** SOURCE DOCUMENT **
****

CONCLUSIONS—In some populations, women who have had GDM comprise a substantial proportion of subjects who ultimately develop diabetes. Effective measures to prevent women with GDM from progressing to frank diabetes could therefore have a significant population health impact.
With the rapidly increasing prevalence of diabetes around the world (1), there is an urgent need to develop affordable and effective preventative strategies and identify high-risk populations in whom such strategies can be implemented. People with impaired glucose tolerance or impaired fasting glucose are one such group, and the remarkable results of the Diabetes Prevention Program highlight that lifestyle or pharmacological intervention may be effective in preventing or delaying the onset of diabetes (2). Women with gestational diabetes mellitus (GDM) may represent another such population. GDM is a common disorder of pregnancy, and women who have had GDM are at high risk for the development of diabetes. For many, GDM can be considered a transient unmasking of an underlying predisposition to diabetes, induced by the metabolic changes of pregnancy (3). Recognition of this predisposition to diabetes may provide patients the opportunity and incentive to undertake lifestyle measures to reduce their risk for diabetes and encourage regular screening for diabetes so that intervention can be instituted before the establishment of harmful end-organ effects of diabetes.

****

(Structure-from-motion data)
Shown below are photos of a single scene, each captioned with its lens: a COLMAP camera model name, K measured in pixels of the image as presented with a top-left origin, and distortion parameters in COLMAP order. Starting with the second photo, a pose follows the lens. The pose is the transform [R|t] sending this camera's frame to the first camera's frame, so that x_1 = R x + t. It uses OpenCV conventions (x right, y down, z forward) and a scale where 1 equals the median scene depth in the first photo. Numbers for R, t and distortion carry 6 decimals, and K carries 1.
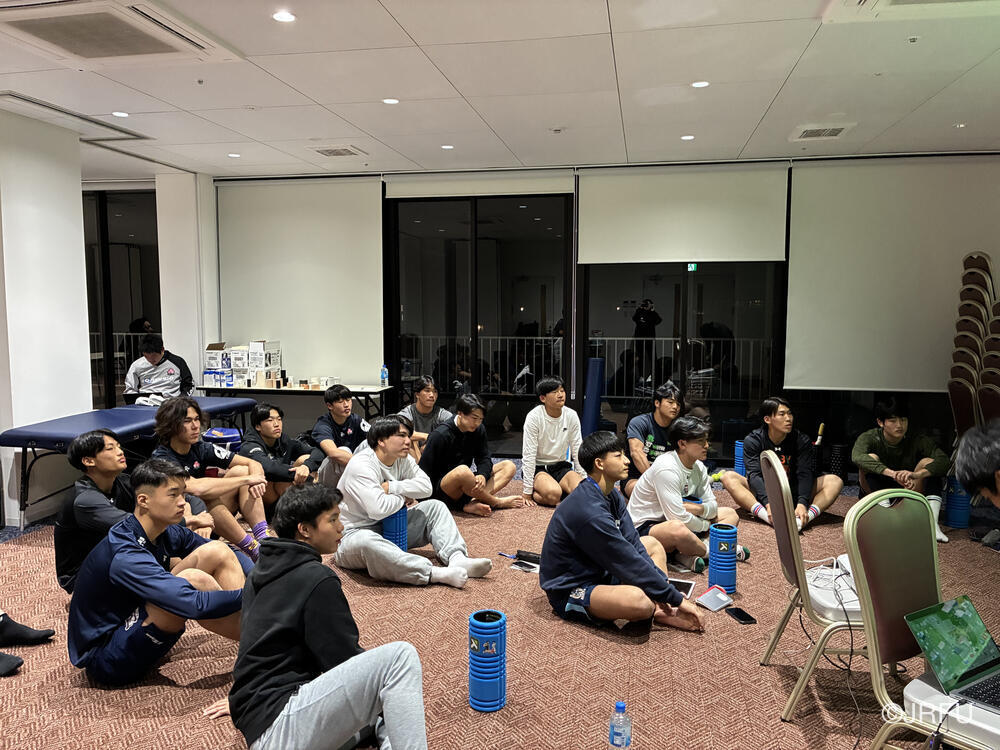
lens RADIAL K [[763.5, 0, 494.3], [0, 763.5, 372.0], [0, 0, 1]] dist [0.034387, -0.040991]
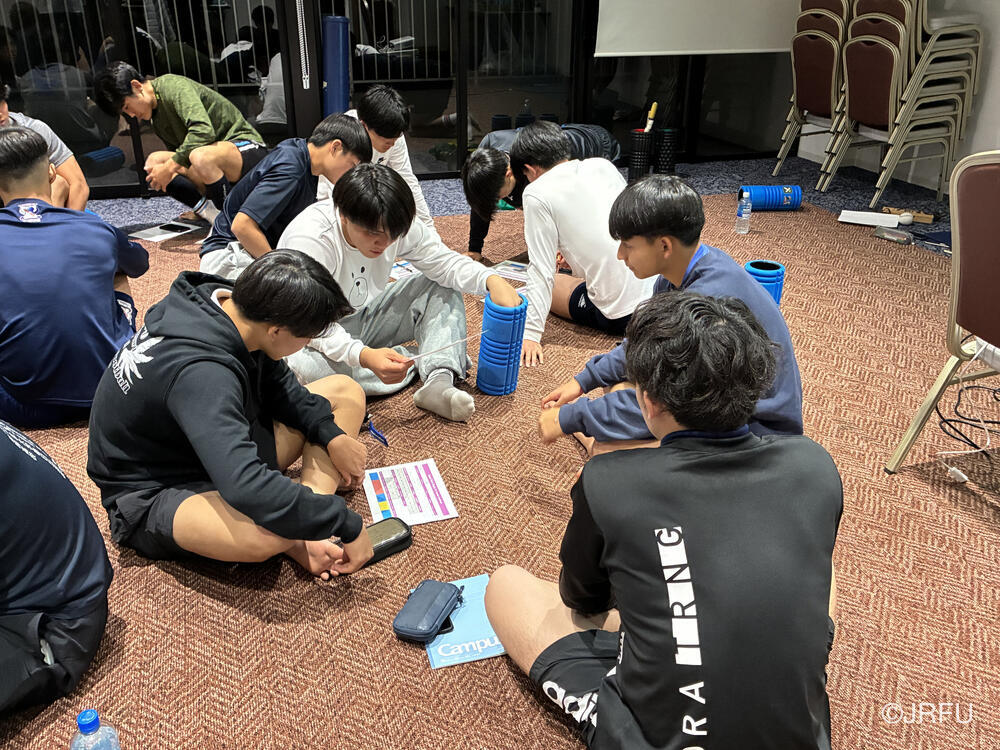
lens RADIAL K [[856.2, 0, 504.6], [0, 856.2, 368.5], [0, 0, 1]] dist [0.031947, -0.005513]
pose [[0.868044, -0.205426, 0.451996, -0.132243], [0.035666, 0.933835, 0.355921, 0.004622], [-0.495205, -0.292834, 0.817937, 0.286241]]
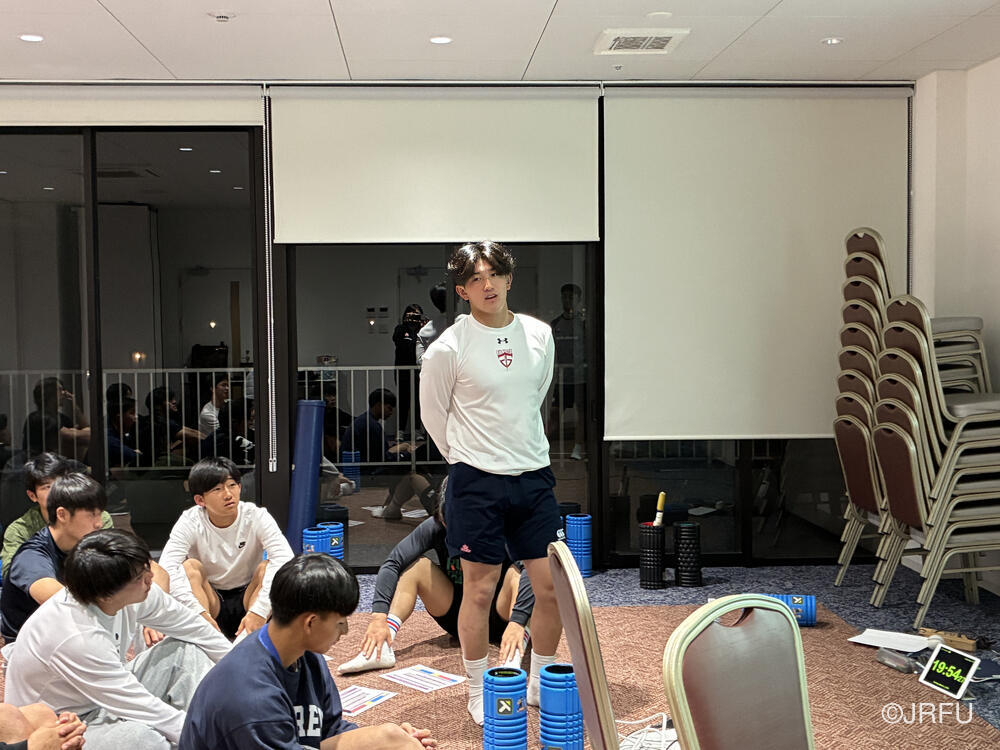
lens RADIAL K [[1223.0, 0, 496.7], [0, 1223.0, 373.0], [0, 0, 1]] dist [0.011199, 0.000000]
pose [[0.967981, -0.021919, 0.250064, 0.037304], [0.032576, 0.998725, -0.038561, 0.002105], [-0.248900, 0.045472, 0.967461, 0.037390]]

****

** PROMPT 1 **
Reproduce the passage on gestational diabetes word for word, between "CONCLUSIONS—In some populations, women" and "population health impact.", inclusive.
** PROMPT 2 **
Take the passage on gestational diabetes further, picking up where it stops.

** TASK RESPONSE 1 **
CONCLUSIONS—In some populations, women who have had GDM comprise a substantial proportion of subjects who ultimately develop diabetes. Effective measures to prevent women with GDM from progressing to frank diabetes could therefore have a significant population health impact.

** TASK RESPONSE 2 **
Whereas it is clear that women who have had GDM are at high risk of subsequent diabetes, how significant is this group in population health terms? For interventions directed at women with GDM to have a meaningful population health impact, women with GDM would need to comprise a significant proportion of the people ultimately destined to develop diabetes. The aim of the current study is to review earlier studies examining the prevalence of GDM and risk of subsequent diabetes and, from these reports, estimate the potential population health impact of GDM. To do so, we have used an epidemiological tool—the population-attributable risk (PAR).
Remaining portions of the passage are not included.